The Senagalease master Ousmane Sembène made his first feature, Black Girl, widely cited as the first Sub-Saharan African picture given wide international attention, in 1966 at the age of 43; Nanny reads as that movie’s contemporary descendant. Black Girl is so haunting that one could call it a ghost story. Jusu, by weaving Anansi and Mami Wata into Nanny’s framework, follows Sembène’s precedent, portraying not only what people leave behind when they make new lives abroad, but what they take with them.
Aisha can’t shake emanations from home, not that she wants to. She doesn’t sacrifice Senegal’s customs or culture for the sake of fitting into Amy’s household, or try to be anyone other than who she is. There’s a good reason Anansi and Mami Wata appear to Aisha: They personify survivor’s instincts and personal sovereignty, essential qualities for immigrants. Jusu wants her audience immersed in this specific, often perilous experience, whether Aisha’s demanding the money Amy owes her or being confronted by strangers at public parks with the threat of the authorities.

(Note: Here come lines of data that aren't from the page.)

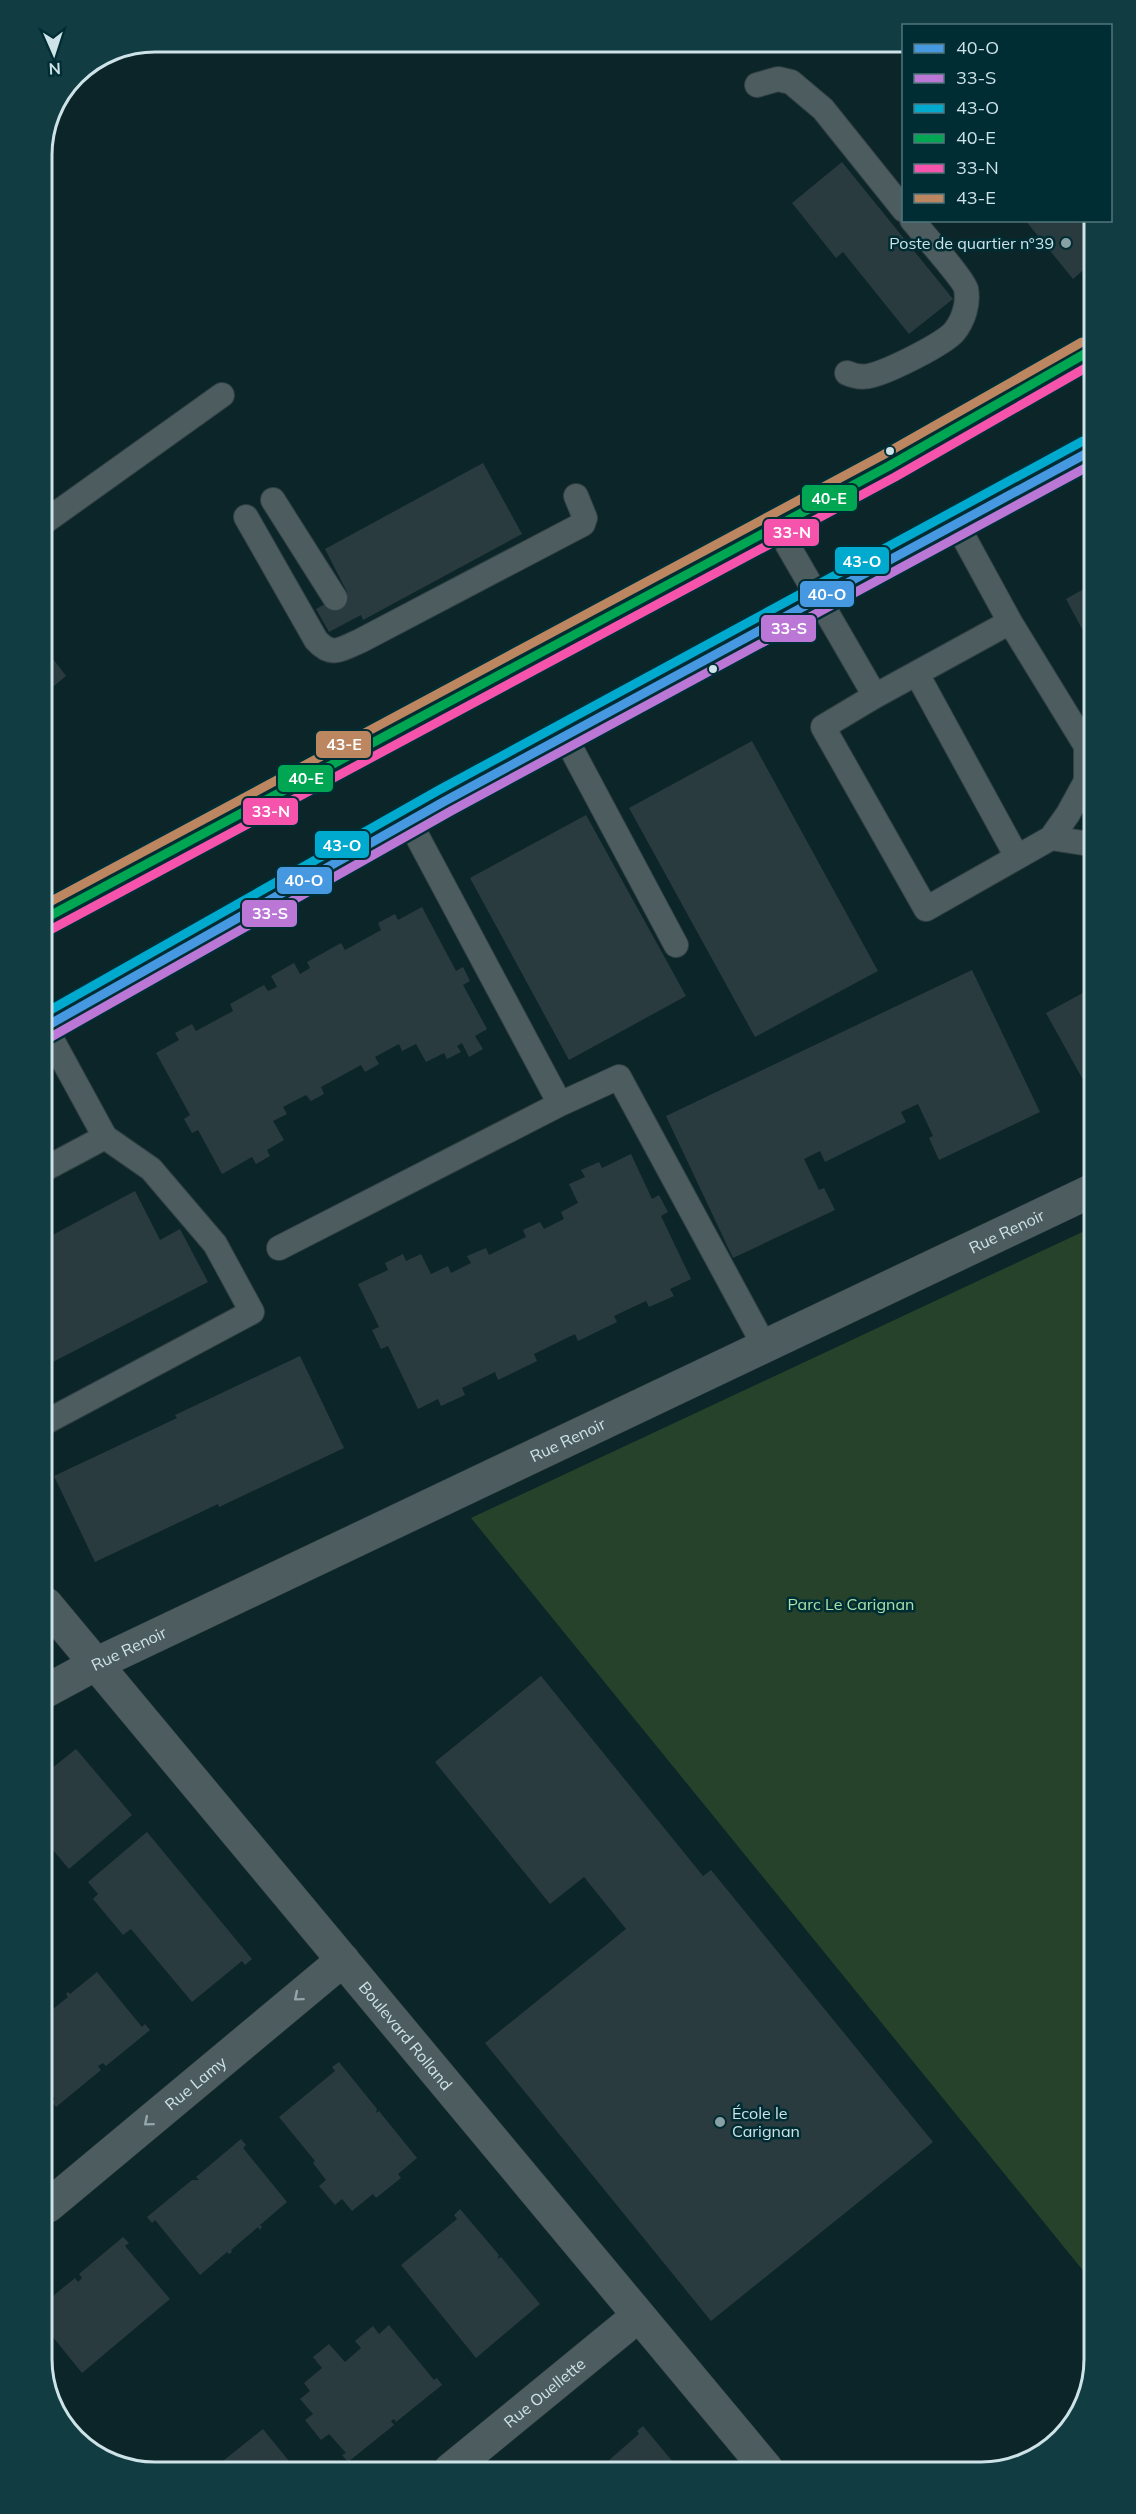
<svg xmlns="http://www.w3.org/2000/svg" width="1136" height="2514" viewBox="0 0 1136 2514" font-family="Mulish,sans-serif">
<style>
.green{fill:#26422b}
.building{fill:#2a3b40}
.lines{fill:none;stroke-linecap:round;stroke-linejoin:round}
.lane-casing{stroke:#314144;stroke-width:26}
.street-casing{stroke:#314144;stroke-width:34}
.primary-casing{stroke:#314144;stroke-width:34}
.lane{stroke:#4d5d5f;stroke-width:24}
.street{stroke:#4d5d5f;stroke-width:33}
.primary{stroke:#485c5e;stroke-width:33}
.bus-1-casing{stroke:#002d34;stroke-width:14}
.bus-2-casing{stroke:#002d34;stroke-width:14}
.bus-3-casing{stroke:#002d34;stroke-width:14}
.bus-4-casing{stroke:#002d34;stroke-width:14}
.bus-5-casing{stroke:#002d34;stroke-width:14}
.bus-6-casing{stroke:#002d34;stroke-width:14}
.bus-1{stroke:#4699e1;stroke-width:9}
.bus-2{stroke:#ba77d6;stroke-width:9}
.bus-3{stroke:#00a9ce;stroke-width:9}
.bus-4{stroke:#00a651;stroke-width:9}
.bus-5{stroke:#f653ac;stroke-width:9}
.bus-6{stroke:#bb8660;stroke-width:9}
.oneway{stroke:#93a7aa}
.poi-dot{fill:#89a0a4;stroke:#002d34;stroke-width:2}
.bus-dot{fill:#cde3e7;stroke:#002d34;stroke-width:2}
.labels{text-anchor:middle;stroke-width:5;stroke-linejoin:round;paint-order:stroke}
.poi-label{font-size:16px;fill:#cde3e7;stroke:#002d34;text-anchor:end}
.street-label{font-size:16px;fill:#cde3e7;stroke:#002d34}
.park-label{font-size:16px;fill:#a6e3a6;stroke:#002d34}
.rim{fill:none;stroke:#cde3e7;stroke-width:3}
.line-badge{stroke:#002d34;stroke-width:2}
.badge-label{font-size:16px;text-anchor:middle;font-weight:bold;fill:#fff}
</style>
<rect width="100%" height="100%" fill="#0c2528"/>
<path class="green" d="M1091 1228 1094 2284 471 1518Z"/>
<path class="building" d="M842 162 953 299 909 334 843 252 836 258 792 203Z
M1025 220H1088V266L1073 279Z
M483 463 522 534 363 620 361 615 329 632 316 609 347 592 325 549Z
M1089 586V642L1066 599Z
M44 647 66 676 44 694Z
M752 741 878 971 755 1037 629 808Z
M586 815 686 996 569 1060 470 878Z
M422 907 456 971 463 967 470 981 463 985 487 1029 475 1036 483 1049 469 1057 462 1043 457 1046 461 1052 447 1059 444 1053 426 1062 416 1044 402 1051 399 1044 375 1057 379 1064 365 1072 361 1065 321 1087 324 1094 311 1101 306 1095 283 1107 287 1114 273 1121 284 1140 267 1150 270 1156 256 1164 252 1157 222 1174 198 1130 192 1133 184 1119 190 1115 156 1053 179 1040 175 1033 192 1024 196 1031 233 1011 230 1004 264 985 268 991 277 987 271 976 294 963 300 974 310 968 307 962 341 943 345 950 381 930 378 923 395 914 398 920Z
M972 970 1040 1112 939 1160 929 1138 933 1136 918 1104 901 1112 906 1122 825 1162 820 1151 804 1159 819 1190 824 1188 835 1210 733 1258 666 1116Z
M1090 989 1091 1094 1087 1096 1083 1089 1087 1087 1046 1013Z
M631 1154 652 1199 659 1195 668 1212 661 1216 691 1279 670 1289 674 1296 649 1307 646 1301 614 1316 617 1322 578 1341 575 1334 534 1354 537 1361 498 1380 495 1372 462 1388 465 1395 441 1406 438 1399 418 1409 388 1346 381 1349 372 1330 379 1327 358 1284 388 1270 385 1263 403 1254 406 1261 421 1254 431 1274 448 1266 451 1273 471 1263 467 1256 486 1248 489 1255 526 1237 523 1230 540 1222 544 1229 564 1219 561 1212 578 1203 569 1184 585 1177 581 1170 599 1162 602 1168Z
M135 1191 160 1240 180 1229 208 1282 45 1366V1239Z
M300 1356 344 1448 219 1507 218 1504 95 1562 54 1476 177 1418 175 1415Z
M541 1676 703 1876 711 1870 933 2142 711 2321 485 2043 626 1929 584 1877 550 1904 435 1762Z
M76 1749 132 1815 69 1869 47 1843V1772Z
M147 1832 252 1959 245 1965 242 1961 192 2002 131 1929 123 1935 93 1899 98 1894 88 1882Z
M97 1972 142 2027 145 2024 150 2030 106 2066 103 2063 98 2066 101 2070 56 2107 52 2102 55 2099 47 2090V2014L68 1997 66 1994 68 1992 70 1994Z
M339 2062 377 2109 376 2113 379 2111 417 2158 398 2174 401 2178 376 2198 373 2194 352 2211 342 2199 335 2205 319 2186 326 2180 313 2163 315 2161 279 2117 335 2071 332 2067Z
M241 2139 246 2145 243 2148 287 2202 260 2225 262 2227 260 2230 258 2227 231 2250 232 2252 229 2254 227 2252 200 2275 155 2220 152 2223 147 2217 192 2180H199L196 2177Z
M460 2209 499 2255 497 2259 501 2257 540 2304 476 2358 401 2265 457 2219 454 2215Z
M123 2237 129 2243 125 2246 170 2299 82 2373 48 2331V2300L75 2278 78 2282 82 2278 79 2274Z
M389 2325 434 2380 437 2378 442 2385 396 2422 394 2419 391 2421 394 2425 348 2462 342 2455 346 2453 329 2434 321 2440 305 2420 313 2414 300 2399 310 2391 304 2383 322 2368 313 2357 329 2344 345 2362 361 2348 355 2341 373 2326 379 2334Z
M643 2426 678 2468 599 2469 639 2434 637 2431Z
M263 2429 297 2471H206L216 2463 218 2465Z
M190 2461 198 2471 177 2472Z"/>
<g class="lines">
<g class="lane-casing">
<path id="lane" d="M757 85 778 79 791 82 823 109 904 210
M847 373C856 377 864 378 873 375 891 370 942 345 954 332 963 321 969 304 966 289 964 280 921 231 912 220
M273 500 335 598
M246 517 316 640C332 658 341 649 360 641L583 524 585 518 576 496
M43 523 222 395
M776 525 875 696 1010 622 956 523
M917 674 1017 857
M875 696 823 727 926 909 1051 838 1068 814 1086 781V746L1010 622
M564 735 676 945
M1051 838 1090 844
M45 1027 105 1137 45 1169
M560 1104 619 1077 765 1347
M279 1248 560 1104 409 821
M46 1422 252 1312 215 1244 151 1169 105 1137"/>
</g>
<g class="street-casing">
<g id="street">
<path id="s1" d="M46 1604 766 2468"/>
<path id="s2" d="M46 1691 96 1664 1091 1191"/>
<path id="s3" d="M48 2206 343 1960"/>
<path id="s4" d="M450 2470 638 2316"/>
</g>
</g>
<g class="primary-casing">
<path id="primary" d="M44 919 776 525 889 466 1088 352
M45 1027 445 801 1089 452"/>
</g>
<use href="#lane" class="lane"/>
<use href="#street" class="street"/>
<use href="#primary" class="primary"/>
<g class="bus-1-casing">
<path id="bus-1" d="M45 1027 445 801 1089 452"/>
</g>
<g class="bus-2-casing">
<path id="bus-2" d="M51 1037 451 811 1089 466"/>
</g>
<g class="bus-3-casing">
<path id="bus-3" d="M45 1013 439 790 1083 441"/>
</g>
<g class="bus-4-casing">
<path id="bus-4" d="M44 919 889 466 1088 352"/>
</g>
<g class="bus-5-casing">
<path id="bus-5" d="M50 930 895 477 1089 366"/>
</g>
<g class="bus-6-casing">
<path id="bus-6" d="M44 905 883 455 1082 342"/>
</g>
<use href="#bus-1" class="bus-1"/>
<use href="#bus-2" class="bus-2"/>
<use href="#bus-3" class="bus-3"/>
<use href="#bus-4" class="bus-4"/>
<use href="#bus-5" class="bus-5"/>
<use href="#bus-6" class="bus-6"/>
</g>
<defs><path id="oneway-chevron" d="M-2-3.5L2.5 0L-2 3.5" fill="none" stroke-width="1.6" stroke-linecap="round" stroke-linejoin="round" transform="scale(1.5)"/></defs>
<g class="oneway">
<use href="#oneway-chevron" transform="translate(298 1997) rotate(140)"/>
<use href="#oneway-chevron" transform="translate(148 2122) rotate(140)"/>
</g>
<g class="poi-dot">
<circle cx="1066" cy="243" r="6"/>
<circle cx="720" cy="2122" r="6"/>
</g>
<g class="bus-dot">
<circle cx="890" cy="451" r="5"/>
<circle cx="713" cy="669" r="5"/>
</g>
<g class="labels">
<g class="poi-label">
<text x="1054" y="249">Poste de quartier n°39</text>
<text x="732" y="2119" text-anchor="start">École le<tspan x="732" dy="18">Carignan</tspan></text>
</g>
<g class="street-label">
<text dy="6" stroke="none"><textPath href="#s2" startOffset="1065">Rue Renoir</textPath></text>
<text dy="6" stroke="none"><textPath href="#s2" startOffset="579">Rue Renoir</textPath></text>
<text dy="6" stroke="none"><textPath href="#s2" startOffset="93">Rue Renoir</textPath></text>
<text dy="6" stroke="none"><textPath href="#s1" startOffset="562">Boulevard Rolland</textPath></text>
<text dy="6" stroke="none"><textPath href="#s3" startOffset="192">Rue Lamy</textPath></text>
<text dy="6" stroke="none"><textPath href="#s4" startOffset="122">Rue Ouellette</textPath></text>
</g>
<g class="park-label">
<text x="851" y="1610">Parc Le Carignan</text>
</g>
</g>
<path d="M0 0H1136V2514H0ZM155 52H981A103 103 0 0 1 1084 155V2359A103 103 0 0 1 981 2462H155A103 103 0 0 1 52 2359V155A103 103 0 0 1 155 52Z" fill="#103c42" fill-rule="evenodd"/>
<path class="rim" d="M155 52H981A103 103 0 0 1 1084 155V2359A103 103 0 0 1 981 2462H155A103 103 0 0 1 52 2359V155A103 103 0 0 1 155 52Z"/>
<g class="line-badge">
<rect x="801" y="484" width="57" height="28" rx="6" fill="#00a651"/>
<rect x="763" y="518" width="57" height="29" rx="6" fill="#f653ac"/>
<rect x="834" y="546" width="56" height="29" rx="6" fill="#00a9ce"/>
<rect x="799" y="580" width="56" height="28" rx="6" fill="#4699e1"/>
<rect x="760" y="614" width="57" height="29" rx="6" fill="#ba77d6"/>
<rect x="315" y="730" width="57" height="29" rx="6" fill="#bb8660"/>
<rect x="277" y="764" width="57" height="29" rx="6" fill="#00a651"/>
<rect x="242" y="797" width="57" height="29" rx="6" fill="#f653ac"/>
<rect x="314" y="830" width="56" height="29" rx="6" fill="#00a9ce"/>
<rect x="276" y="866" width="57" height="29" rx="6" fill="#4699e1"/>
<rect x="241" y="899" width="57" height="29" rx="6" fill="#ba77d6"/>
</g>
<g class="badge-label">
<text x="829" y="504">40-E</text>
<text x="792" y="538">33-N</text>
<text x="862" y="567">43-O</text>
<text x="827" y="600">40-O</text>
<text x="789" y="634">33-S</text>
<text x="344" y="750">43-E</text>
<text x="306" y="784">40-E</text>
<text x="271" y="817">33-N</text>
<text x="342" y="851">43-O</text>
<text x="304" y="886">40-O</text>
<text x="270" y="919">33-S</text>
</g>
<rect x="902" y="24" width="210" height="198" fill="#002d34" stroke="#52767c" stroke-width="1.5"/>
<rect x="914" y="44" width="30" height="9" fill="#4699e1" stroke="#52767c" stroke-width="1.5"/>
<text x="956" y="54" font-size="18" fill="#cde3e7">40-O</text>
<rect x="914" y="74" width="30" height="9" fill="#ba77d6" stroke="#52767c" stroke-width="1.5"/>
<text x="956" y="84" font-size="18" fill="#cde3e7">33-S</text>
<rect x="914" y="104" width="30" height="9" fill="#00a9ce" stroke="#52767c" stroke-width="1.5"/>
<text x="956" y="114" font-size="18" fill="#cde3e7">43-O</text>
<rect x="914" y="134" width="30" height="9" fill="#00a651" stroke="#52767c" stroke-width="1.5"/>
<text x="956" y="144" font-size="18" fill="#cde3e7">40-E</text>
<rect x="914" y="164" width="30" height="9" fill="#f653ac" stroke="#52767c" stroke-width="1.5"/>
<text x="956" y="174" font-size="18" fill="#cde3e7">33-N</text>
<rect x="914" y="194" width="30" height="9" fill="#bb8660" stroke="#52767c" stroke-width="1.5"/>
<text x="956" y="204" font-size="18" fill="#cde3e7">43-E</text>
<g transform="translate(54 54) rotate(177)" stroke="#002d34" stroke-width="4.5" paint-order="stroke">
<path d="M0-4.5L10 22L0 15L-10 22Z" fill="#cde3e7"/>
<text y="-9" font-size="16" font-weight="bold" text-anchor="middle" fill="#cde3e7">N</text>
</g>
</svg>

There’s much to savor in Nanny, though Jusu’s climax is abrupt. The movie shows her viewers a life not often enough committed to cinema, and mines so much sensation from Aisha’s joys and travails that the muted folklore components feel secondary; they enhance Jusu’s aesthetic and purpose when they’re on screen, but we never miss them when they’re not invoked. All the film requires is either a light trim or another five minutes for the spiritual to fully mesh with the physical; given one or the other, it would be one of the best of Sundance 2022. As is, Nanny is still a superb first showing from Jusu, a storyteller with much to say and, hopefully, a long career ahead in which to say more.
Nanny debuted at Sundance on January 22.